While debugging an issue in a new StorPool deployment we re-discovered a kernel bug that exists in some of the latest Linux kernels and causes silent data corruption. The setup is a virtualized environment where the kernel containing the bug was running on the host. The guests were KVM virtual machines with io=threads (the default in standard libvirt/qemu packages) and virtual disk devices with cache=none. The bug has been fixed upstream in Linux kernel 4.18 in July 2018, but the fix has not yet propagated to commonly used affected kernels.
We have opened a bug with Ubuntu at https://bugs.launchpad.net/bugs/1796542 to track the issue.
The bug was introduced in Linux kernel 4.10 and fixed in Linux kernel 4.18.
Known affected distributions:
– Ubuntu 16.04 with “HWE” kernels 4.13 or 4.15
– Ubuntu 18.04
Known not affected distributions:
– Debian 9 (Stretch)
– CentOS 6
– CentOS 7
As of right now there is no readily available fix for the affected distributions. The possible workarounds are:
– Use io=native instead of io=threads in libvirt for your virtual machines. io=native is recommended for all StorPool deployments and default in RedHat Enterprise Virtualization and CentOS’s qemu-kvm-ev package;
– If running an affected kernel (e.g. Ubuntu HWE kernel 4.13 or 4.15) and you have the option to downgrade (e.g. with Ubuntu 16.04), downgrade to a kernel version which is not affected;
– Switch to a Linux distribution which isn’t affected;
– Rebuild the kernel with the relevant fixes described below.
The first workaround (using io=native instead of io=threads) currently seems to be the easiest to deploy. The remaining workarounds carry particular risks and limitations so we cannot recommend them.

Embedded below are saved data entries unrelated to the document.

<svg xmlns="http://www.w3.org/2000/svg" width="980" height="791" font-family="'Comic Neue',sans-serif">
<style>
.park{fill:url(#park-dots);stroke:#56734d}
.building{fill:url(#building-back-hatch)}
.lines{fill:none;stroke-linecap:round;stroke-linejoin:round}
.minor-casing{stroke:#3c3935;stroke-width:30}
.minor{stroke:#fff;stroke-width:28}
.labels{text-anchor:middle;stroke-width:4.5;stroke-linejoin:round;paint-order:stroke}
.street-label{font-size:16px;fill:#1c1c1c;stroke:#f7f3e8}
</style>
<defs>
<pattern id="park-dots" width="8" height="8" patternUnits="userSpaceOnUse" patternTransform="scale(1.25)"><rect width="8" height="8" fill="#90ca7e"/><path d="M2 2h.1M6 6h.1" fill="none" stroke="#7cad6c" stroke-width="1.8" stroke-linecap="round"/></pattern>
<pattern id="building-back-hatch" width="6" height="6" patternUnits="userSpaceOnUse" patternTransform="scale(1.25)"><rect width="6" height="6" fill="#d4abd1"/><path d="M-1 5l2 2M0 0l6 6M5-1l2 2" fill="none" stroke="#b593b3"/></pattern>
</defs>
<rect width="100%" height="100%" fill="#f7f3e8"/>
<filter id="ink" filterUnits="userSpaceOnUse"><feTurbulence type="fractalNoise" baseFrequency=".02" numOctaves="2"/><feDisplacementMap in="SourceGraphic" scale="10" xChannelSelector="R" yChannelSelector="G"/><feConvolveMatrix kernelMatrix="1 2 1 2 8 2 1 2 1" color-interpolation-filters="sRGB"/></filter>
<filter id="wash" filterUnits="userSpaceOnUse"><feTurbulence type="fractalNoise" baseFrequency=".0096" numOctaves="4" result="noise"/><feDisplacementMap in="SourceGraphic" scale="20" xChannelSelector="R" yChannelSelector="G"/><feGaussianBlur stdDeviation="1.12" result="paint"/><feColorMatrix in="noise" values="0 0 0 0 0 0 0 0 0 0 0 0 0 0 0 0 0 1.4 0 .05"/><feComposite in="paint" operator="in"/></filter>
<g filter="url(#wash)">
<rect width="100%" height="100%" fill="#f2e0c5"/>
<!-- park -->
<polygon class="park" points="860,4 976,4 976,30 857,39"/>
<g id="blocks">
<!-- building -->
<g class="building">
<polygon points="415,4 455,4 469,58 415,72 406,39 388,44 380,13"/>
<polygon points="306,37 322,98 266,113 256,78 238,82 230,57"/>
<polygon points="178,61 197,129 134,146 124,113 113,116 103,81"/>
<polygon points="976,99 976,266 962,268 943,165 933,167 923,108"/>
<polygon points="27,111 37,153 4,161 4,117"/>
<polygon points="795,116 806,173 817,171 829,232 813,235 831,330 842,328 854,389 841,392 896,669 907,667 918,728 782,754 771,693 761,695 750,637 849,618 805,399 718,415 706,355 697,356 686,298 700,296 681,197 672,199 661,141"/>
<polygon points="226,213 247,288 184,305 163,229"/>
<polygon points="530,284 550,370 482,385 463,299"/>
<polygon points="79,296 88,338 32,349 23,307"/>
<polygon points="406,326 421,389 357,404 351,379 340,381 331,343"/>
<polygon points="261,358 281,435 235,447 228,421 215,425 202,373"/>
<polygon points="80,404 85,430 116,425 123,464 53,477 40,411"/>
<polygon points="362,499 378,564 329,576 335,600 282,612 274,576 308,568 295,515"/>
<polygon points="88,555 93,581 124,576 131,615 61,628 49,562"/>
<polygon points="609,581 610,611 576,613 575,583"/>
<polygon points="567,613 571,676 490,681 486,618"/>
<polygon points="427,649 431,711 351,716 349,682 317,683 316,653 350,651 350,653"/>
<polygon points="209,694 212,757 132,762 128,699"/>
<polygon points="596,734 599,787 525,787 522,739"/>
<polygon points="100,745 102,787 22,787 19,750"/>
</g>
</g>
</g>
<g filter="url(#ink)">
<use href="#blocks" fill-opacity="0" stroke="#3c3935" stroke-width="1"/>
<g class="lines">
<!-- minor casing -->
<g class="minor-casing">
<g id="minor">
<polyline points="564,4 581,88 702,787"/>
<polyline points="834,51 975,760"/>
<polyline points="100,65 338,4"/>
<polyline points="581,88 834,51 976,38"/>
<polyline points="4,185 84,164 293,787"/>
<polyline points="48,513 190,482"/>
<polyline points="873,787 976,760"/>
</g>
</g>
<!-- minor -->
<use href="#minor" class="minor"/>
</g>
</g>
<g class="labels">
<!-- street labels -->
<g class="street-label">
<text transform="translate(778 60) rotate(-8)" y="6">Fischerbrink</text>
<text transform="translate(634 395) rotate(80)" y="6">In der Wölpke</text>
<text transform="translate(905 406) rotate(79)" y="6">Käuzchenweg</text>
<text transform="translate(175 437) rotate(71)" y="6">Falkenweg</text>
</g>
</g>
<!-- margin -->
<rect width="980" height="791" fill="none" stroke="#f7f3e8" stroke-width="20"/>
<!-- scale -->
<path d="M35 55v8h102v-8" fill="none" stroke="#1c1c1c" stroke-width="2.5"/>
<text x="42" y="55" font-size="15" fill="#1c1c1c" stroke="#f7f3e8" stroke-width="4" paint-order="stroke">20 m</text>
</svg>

The issue was demonstrated to StorPool by a customer with the following test setup:
– Hypervisor host running the affected kernel;
– KVM virtual machine with libvirt/qemu configured as follows:
– cache=none for the disk
– Guest running Linux with XFS root filesystem
– running the following command in the virtual machine:
fio –name=randwrite –ioengine=libaio –iodepth=1 –rw=randwrite –bs=4k –direct=0 –size=512M –numjobs=8 –runtime=240 –group_reporting
– Rebooting after the command is finished
– On boot, the virtual machine would show a message similar to this:
XFS (vda1): Corruption warning: Metadata has LSN (35:14053) ahead of current LSN (35:11489). Please unmount and run xfs_repair (>= v4.3) to resolve.
A simpler test program to reproduce the issue was devised by Jan Kara from SUSE. It is linked from this post in the linux-block mainling list: https://www.spinics.net/lists/linux-block/msg28507.html . This test program can trigger the bug when running in the host OS, so it does not require the more complex virtualization setup.
The issue was introduced in 4.10-rc1 with the following commit 72ecad22d9f198aafee64218512e02ffa7818671 (https://git.kernel.org/pub/scm/linux/kernel/git/torvalds/linux.git/commit/?h=v4.19-rc6&id=72ecad22d9f198aafee64218512e02ffa7818671). As of this writing, it’s included in kernel/distribution combinations described above.
It affects writes to block devices performed with O_DIRECT (qemu/libvirt cache=none). The silent data corruption can happen only if the writes are not page-aligned (but are otherwise correctly 512-byte aligned for O_DIRECT). This is the reason for the issue not to be reproducible with ext4 in the VM, as all of its writes are page-aligned.
The issue was first reported to SUSE, who developed and upstreamed the fixes for the issue in the patches below. We ran tests, first with added logging at the appropriate places to confirm the affected code path and then with the patches applied to verify that the problem was not present any more.
commit 0aa69fd32a5f766e997ca8ab4723c5a1146efa8b – block: add a lower-level bio_add_page interface
commit b403ea2404889e1227812fa9657667a1deb9c694 – block: bio_iov_iter_get_pages: fix size of last iovec
commit 9362dd1109f87a9d0a798fbc890cb339c171ed35 – blkdev: __blkdev_direct_IO_simple: fix leak in error case
commit 17d51b10d7773e4618bcac64648f30f12d4078fb – block: bio_iov_iter_get_pages: pin more pages for multi-segment IOs
These commits appear first in 4.18-rc7.
We recommend that immediate steps should be taken by all affected to mitigate the issue.